That’s something to live by.
The book’s recollections are personal, familial, and literary, and the sense-making function of recollection—looking back, ordering, finding meaning—happens on each level. The author’s sensibility is poetic and pragmatic. Here, his poetic side: “In an Irish sense, not just the story it’s in the telling. / To me, how it sounds. The words. The almost mathematical elegance how they go together how they sound how and what they mean and what’s the feel.” Here, the pragmatism of his experimentalist practice: “Get going keep going things take care of themselves”; “A notion, see the beginning, see the end, you figure in-between.”
The book is a crucible of cultural detail. As it reveals one person’s culture, it illuminates a shared culture—the borough of Queens in the second half of the 20th century.
As a document of culture, it demonstrates something integral about how nouns function within history and memoir writing.
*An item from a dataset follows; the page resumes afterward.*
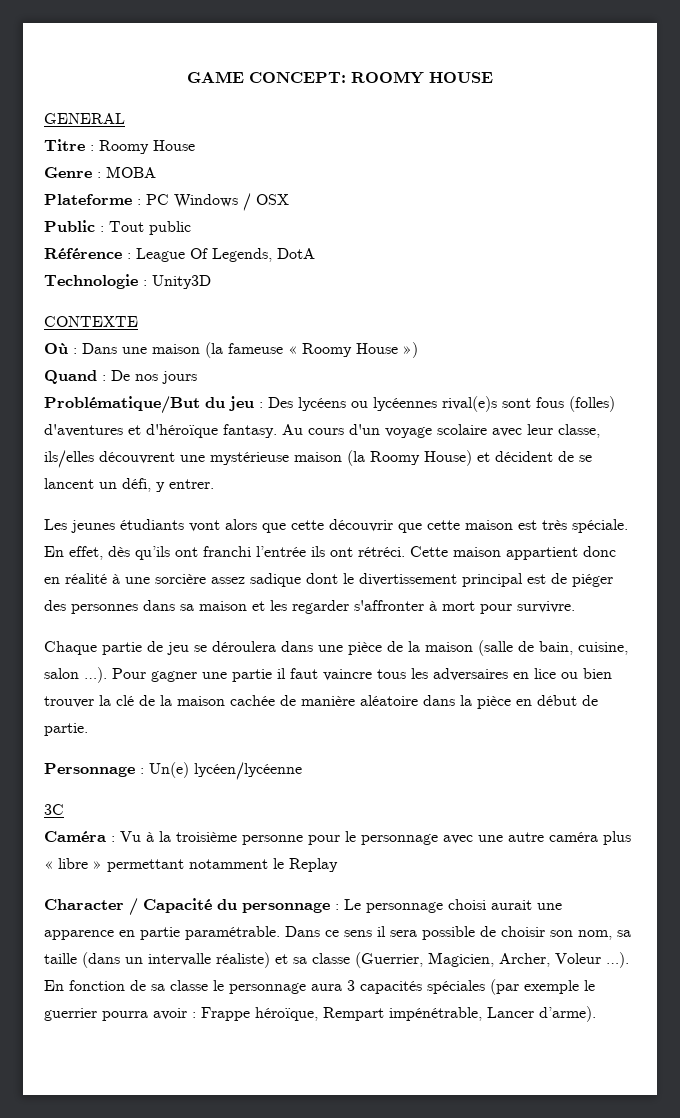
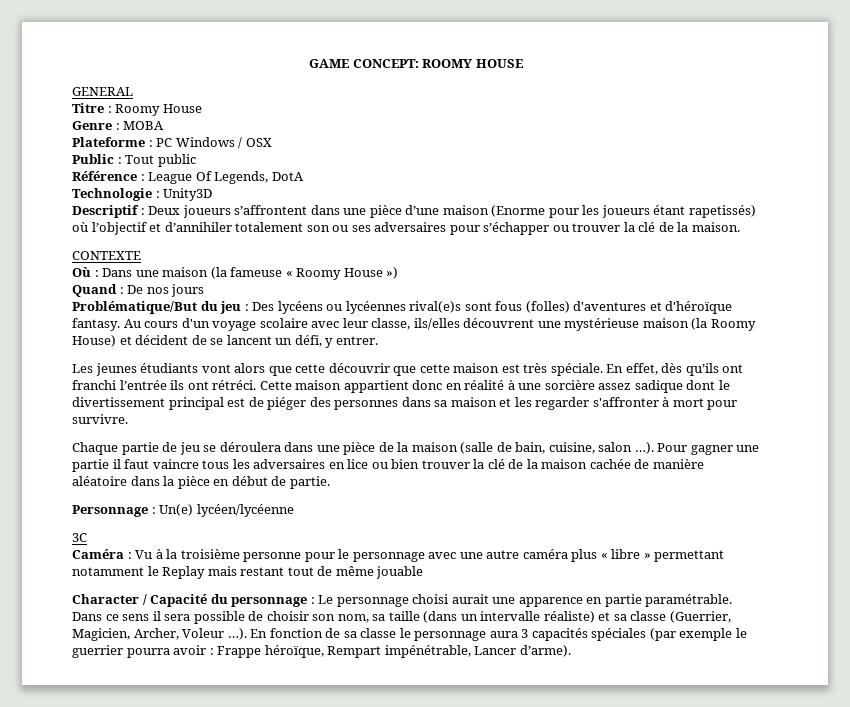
(211, 282) none -> [72,205,756,218] [72,222,740,235] // Descriptif : Deux joueurs s’affrontent dans une pièce d’une maison (Enorme pour les joueurs étant rapetissés) où l’objectif et d’annihiler totalement son ou ses adversaires pour s’échapper ou trouver la clé de la maison.
(338, 865) none -> [207,566,424,579] mais restant tout de même jouable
Within the generic frame of memoir, nouns are meant to be broadly representative: each experience has a point, and so each noun veers toward symbolic resonance. All concrete nouns, at least, represent the cultural moment, proper nouns included: Red Ryder BB guns, the New York Post, Woolworth’s, a Reichian shrink, Shirley MacLaine. These are nuanced signposts for a certain generation familiar with the fraught crossroads of New York’s I-295 and I-495. And to the uninitiated, they have enough reach to mark the culture broadly in its time. The interested but uninitiated reader can return to these nouns as the fodder for research and understanding.
Concrete nouns (things) are primary to history. People may be more interested in events, yet without these nouns, events could not take place. Once an historical event ends, nouns reemerge to assert their primary value. They are the signifiers of the past. They remain as nostalgic tokens of events: documents of and testaments to moments whose meaning we wish to understand within a developing narrative.
But history, as it has been written, contains assumptions about cultural value and thus circumscribes its telling to specific spheres of life. By and large, its narratives have been those of the grandest stages; its narratives have been those of nation and ideology. Poetry, or the poetic, calls for the explosion of that value system.
Clearview/LIE is a history that history could never have written. Its history is both a clear view on things and a subjective artifice, a lie. It is equally two things—the Clearview and Long Island Expressways—and a history of these roads’ delimited area. The collection of nouns that the book presents is a story in itself, and Greenwald’s freeing this cache of knowledge from the narrative gears of typical memoir-writing means that this history’s immanent value is not only preserved but makes possible a new perspective.
As the author collects and recollects things and experiences, the essential emerges. Its message is clear, a message that Greenwald has earned the right to express through a lifetime of listening to his own teachings: Rely upon experience, be your own mensch, soak in as much as possible, and don’t let society break you.